MotoGP champion Jorge Lorenzo says the chance to make history with Ducati was a bigger factor in his decision to leave Yamaha than the prospect of being the number-one rider.
Having joined Yamaha in 2008, this year will be Lorenzo's last before joining Ducati on a two-year-deal, announced on Monday.
In discussing what he referred to one of the "most important difficult decisions of my life", Lorenzo said adding Ducati success to his three Yamaha titles was the main motivation.
Only Giacomo Agostini, Valentino Rossi, Geoff Duke, Eddie Lawson and Casey Stoner have won titles with different brands in the history of grand prix motorcycle racing.

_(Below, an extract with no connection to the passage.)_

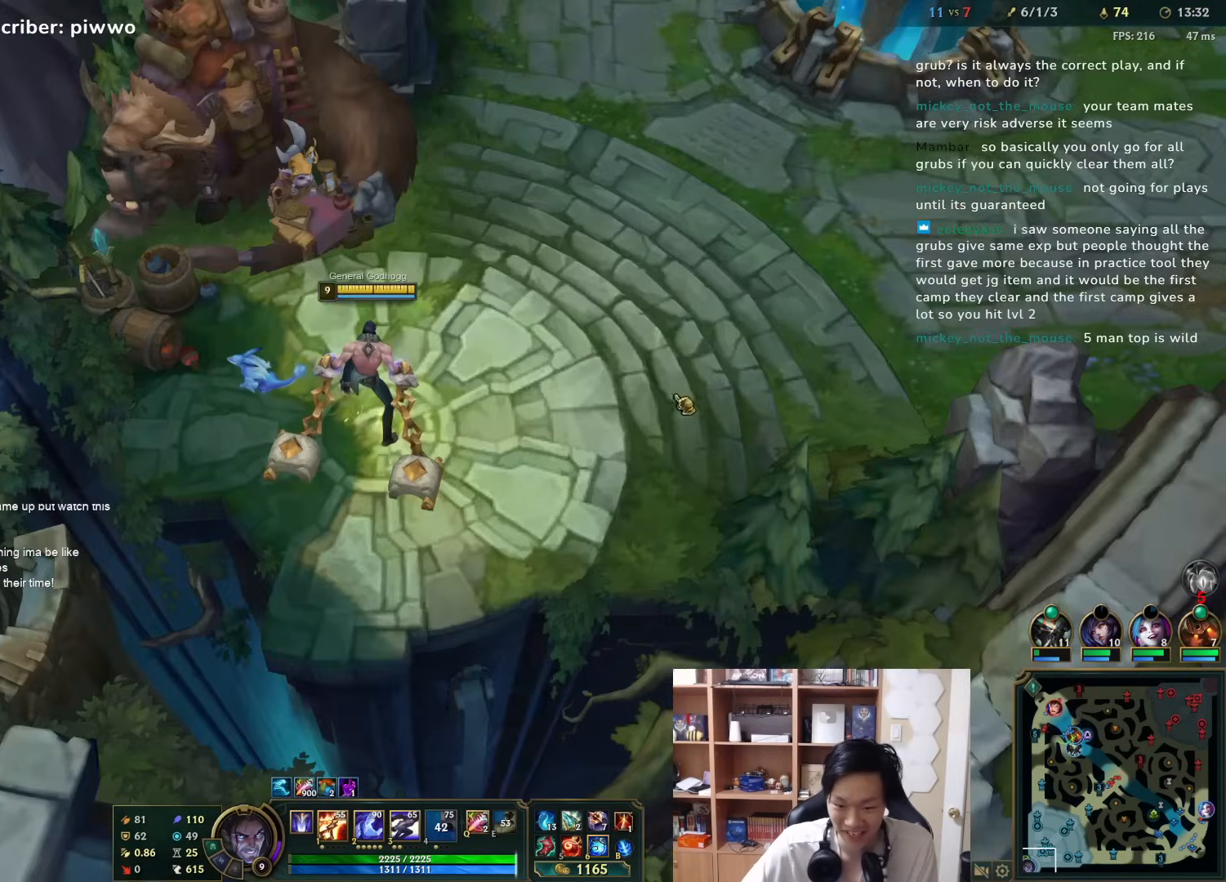
{"keys": [], "mouse": [], "events": [[333, "mouse_right", "down"], [450, "mouse_right", "up"]]}
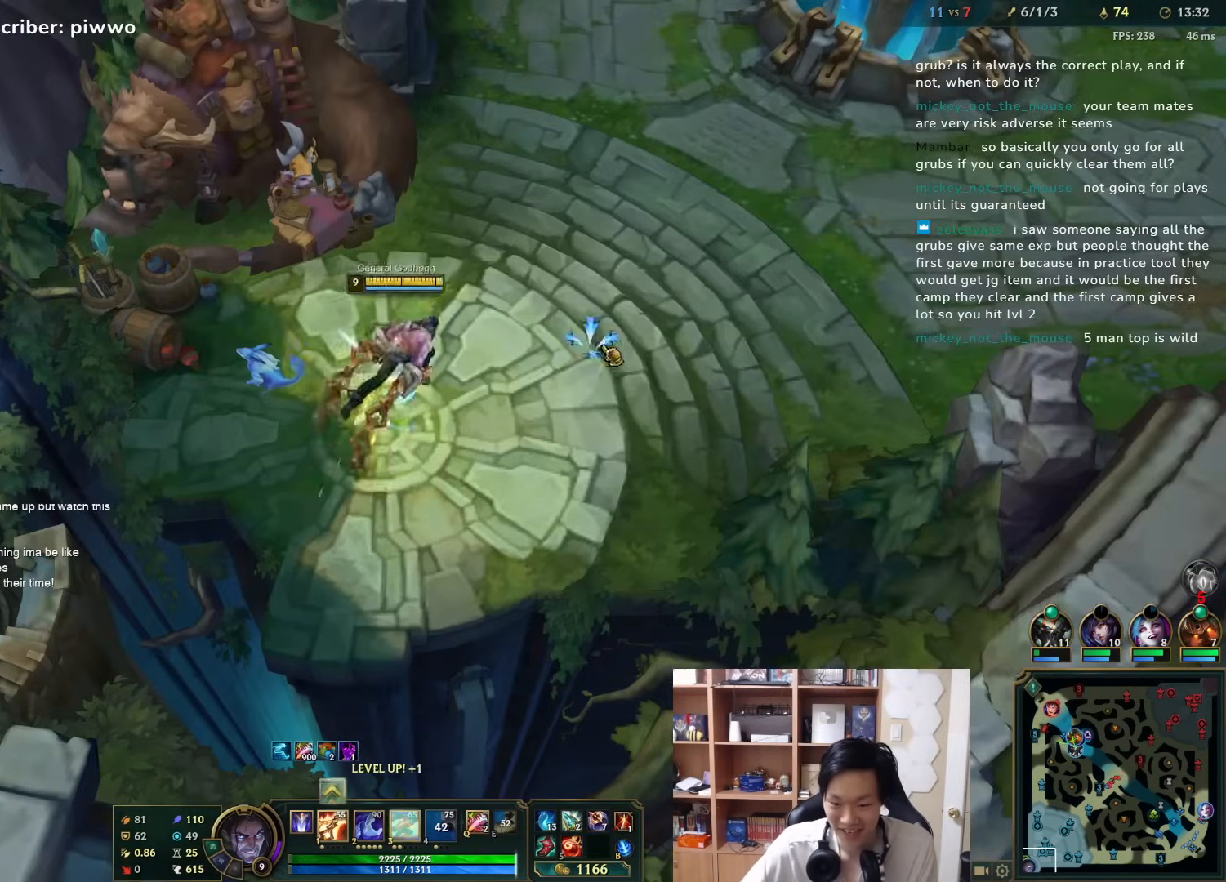
{"keys": [], "mouse": [], "events": [[317, "mouse_right", "down"], [383, "mouse_right", "up"]]}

"There are many reasons but the biggest one has been my motivation," he said.
"The challenge to try to win with another bike. The challenge, for me, after so many years in the world championship, is to give my maximum effort every day as I always try to do, because I think I am one of the most professional riders and my focus in my work is 100 per cent.
"I felt I needed this new challenge to get this motivation to work as hard as I did until now.
"If you try to fight for a fourth world title with Yamaha, obviously a championship is a championship.
"But if you are able to win with Ducati, you can [make] more history."
Lorenzo's current boss Lin Jarvis had suggested one of Lorenzo's reasons for moving might have been Yamaha's policy of considering both the Spaniard and Rossi as equal number ones.
"I think probably to be the number one in a future team is probably something that was attractive," Jarvis said.
Lorenzo dismissed that notion, but did admit the potential to lead development rather than sharing input he does at Yamaha was something that appealed to him.
"I was never worried about being the number one or number two," he said.
"Like I always said, in Yamaha for me it was enough to have exactly the same cards or tools than my partner because I believe in my potential and for me that was enough.
"But of course, probably it could be a different philosophy.
"Yamaha [riders] made the evolution in the bike and probably in the future I will have more power to create the bike I want to ride.
"They will hear me with more focus."
LORENZO WON'T BE DUCATI'S NUMBER ONE
Even if Lorenzo left Yamaha looking to be a number-one rider, he would have been disappointed, with Ducati sporting director Paolo Ciabatti saying it was not his policy.
"I don't want to give the opportunity to only one rider to win the championship," he said.
"I have to give, above all, at the beginning of the season, the best possible material to both of my riders.
"After the season [starts], if one of them is able to reach the best result [more] than the other, I have to help him to reach the target."